ヒチコック

    • ヒチコックは誰も成し遂げなかった宇宙の支配を獲得した、と、ゴダールはいう。ヒチコックの映画の作り方は、ハリウッド映画のシステムのように、計画の必然性が主宰してきたような支配ではなかったと言いたいのだろう。恐らく映画の表現はこれと無関係ではあるまい。たしかにそうだ。ヒチコックの確率が介入する宇宙を見よ。「サイコ」の暗闇の地下室を進むときは、微分して基底の変化をみる(ノーマンの水平の家から母がいる垂直の家へと基底が変わる) 、だが肝心なその方向が事前にわからないままに。恐らく最後までわからないであろう。あらためて映画から考えることになった、前か後ろか?右か左か?という問題を。資本主義にたいして、巻き返すために、前へ進んでいるはずなのに後へ後退していないだろうか(ロシア革命アバンギャルドのあとの社会主義リアリズム)。だがあえて後ろに戻るときに遥か前へ行くこともある(フランス革命のときにあらわれた古代ローマ時代の衣裳)。また、巻き返すために、左へ行くと言って右へ行く、と同時に、右へ行くと言って左へ行くことが起きるのはなぜか。実はこれは左とか右とか分けられない運動だったからである。分けたら無理が起きるのだ。
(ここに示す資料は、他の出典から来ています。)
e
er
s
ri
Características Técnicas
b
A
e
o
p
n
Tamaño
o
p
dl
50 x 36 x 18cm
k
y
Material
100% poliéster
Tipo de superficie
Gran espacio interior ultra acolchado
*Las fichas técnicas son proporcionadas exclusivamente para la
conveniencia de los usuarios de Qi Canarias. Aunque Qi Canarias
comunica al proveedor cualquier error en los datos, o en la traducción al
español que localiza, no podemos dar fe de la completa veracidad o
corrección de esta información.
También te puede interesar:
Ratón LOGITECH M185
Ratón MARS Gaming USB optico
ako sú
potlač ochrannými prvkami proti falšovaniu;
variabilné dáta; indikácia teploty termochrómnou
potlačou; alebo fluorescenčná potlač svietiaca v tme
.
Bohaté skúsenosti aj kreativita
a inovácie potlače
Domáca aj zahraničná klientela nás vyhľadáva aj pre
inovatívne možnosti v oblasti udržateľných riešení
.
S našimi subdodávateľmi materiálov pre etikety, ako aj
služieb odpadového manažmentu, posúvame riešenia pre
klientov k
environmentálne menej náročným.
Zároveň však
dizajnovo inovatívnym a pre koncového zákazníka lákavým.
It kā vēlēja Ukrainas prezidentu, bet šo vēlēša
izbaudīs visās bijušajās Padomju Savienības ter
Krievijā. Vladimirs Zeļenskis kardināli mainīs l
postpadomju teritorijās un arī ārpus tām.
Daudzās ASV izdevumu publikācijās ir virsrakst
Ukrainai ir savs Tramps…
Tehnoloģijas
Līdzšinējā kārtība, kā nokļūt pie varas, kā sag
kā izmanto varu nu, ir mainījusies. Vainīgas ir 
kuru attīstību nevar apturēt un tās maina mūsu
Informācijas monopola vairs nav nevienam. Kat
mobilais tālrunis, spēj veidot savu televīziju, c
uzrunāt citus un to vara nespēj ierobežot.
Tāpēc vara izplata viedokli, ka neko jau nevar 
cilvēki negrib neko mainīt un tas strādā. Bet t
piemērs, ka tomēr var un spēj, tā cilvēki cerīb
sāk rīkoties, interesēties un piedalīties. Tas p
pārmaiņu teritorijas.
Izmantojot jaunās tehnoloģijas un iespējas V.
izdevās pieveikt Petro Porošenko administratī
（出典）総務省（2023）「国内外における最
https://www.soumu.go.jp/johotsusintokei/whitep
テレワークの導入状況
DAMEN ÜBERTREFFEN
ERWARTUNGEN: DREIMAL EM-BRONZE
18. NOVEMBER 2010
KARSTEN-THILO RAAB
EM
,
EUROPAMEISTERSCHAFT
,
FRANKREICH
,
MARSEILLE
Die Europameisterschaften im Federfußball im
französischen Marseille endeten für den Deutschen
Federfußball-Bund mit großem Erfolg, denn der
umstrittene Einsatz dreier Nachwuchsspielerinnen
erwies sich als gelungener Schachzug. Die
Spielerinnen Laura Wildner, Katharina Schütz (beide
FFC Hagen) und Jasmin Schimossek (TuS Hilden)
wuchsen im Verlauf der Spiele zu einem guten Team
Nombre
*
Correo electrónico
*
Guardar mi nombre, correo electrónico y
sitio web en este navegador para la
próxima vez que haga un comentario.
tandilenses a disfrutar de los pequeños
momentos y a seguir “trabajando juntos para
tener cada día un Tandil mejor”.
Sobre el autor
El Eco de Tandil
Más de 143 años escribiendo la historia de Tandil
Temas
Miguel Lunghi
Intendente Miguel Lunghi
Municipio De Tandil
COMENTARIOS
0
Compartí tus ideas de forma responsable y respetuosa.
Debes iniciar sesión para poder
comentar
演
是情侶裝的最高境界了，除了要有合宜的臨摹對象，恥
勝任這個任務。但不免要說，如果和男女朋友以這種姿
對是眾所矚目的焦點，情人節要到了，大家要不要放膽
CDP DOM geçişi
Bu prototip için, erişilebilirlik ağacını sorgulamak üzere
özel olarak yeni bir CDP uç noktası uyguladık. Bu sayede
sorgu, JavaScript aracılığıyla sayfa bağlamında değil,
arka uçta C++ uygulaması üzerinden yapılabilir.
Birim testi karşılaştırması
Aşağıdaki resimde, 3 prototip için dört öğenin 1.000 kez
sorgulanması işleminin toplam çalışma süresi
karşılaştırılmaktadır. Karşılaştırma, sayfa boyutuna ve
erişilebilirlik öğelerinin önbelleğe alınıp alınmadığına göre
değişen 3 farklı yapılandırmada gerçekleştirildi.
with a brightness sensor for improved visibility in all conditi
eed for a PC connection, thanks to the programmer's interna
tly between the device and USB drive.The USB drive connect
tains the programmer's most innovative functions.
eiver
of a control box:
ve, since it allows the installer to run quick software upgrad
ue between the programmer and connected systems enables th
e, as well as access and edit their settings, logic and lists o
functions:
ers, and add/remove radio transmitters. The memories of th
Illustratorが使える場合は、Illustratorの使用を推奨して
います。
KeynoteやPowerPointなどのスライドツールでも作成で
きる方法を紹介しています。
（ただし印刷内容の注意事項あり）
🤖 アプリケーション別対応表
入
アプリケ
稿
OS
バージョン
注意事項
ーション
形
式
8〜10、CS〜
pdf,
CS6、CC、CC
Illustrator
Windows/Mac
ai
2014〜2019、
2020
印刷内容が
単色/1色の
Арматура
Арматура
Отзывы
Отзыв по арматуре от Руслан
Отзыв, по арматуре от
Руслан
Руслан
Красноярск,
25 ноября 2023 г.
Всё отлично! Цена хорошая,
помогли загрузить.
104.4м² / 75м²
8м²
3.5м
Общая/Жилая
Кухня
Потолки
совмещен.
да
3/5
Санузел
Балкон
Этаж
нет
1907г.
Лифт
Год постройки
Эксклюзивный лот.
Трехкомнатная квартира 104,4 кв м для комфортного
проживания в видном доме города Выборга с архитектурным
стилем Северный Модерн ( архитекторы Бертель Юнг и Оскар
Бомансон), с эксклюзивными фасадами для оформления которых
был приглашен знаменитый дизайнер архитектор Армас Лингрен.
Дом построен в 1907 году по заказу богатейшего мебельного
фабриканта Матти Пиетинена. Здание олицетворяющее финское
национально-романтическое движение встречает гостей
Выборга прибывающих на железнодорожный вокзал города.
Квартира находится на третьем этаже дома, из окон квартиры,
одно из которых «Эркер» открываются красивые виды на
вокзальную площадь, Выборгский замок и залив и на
言うまでもなくプルーストの小説のナレーションのありかたに見出せるが、思考の網に起きた事件というか、他者というか、身体のなかで振動を感じた場所にまっすぐに行くだけである、真っ直ぐといっても、予めその方向がわからないのだから、暗闇のなかで方向性を理念としてもつことがはじめて課題となったのである。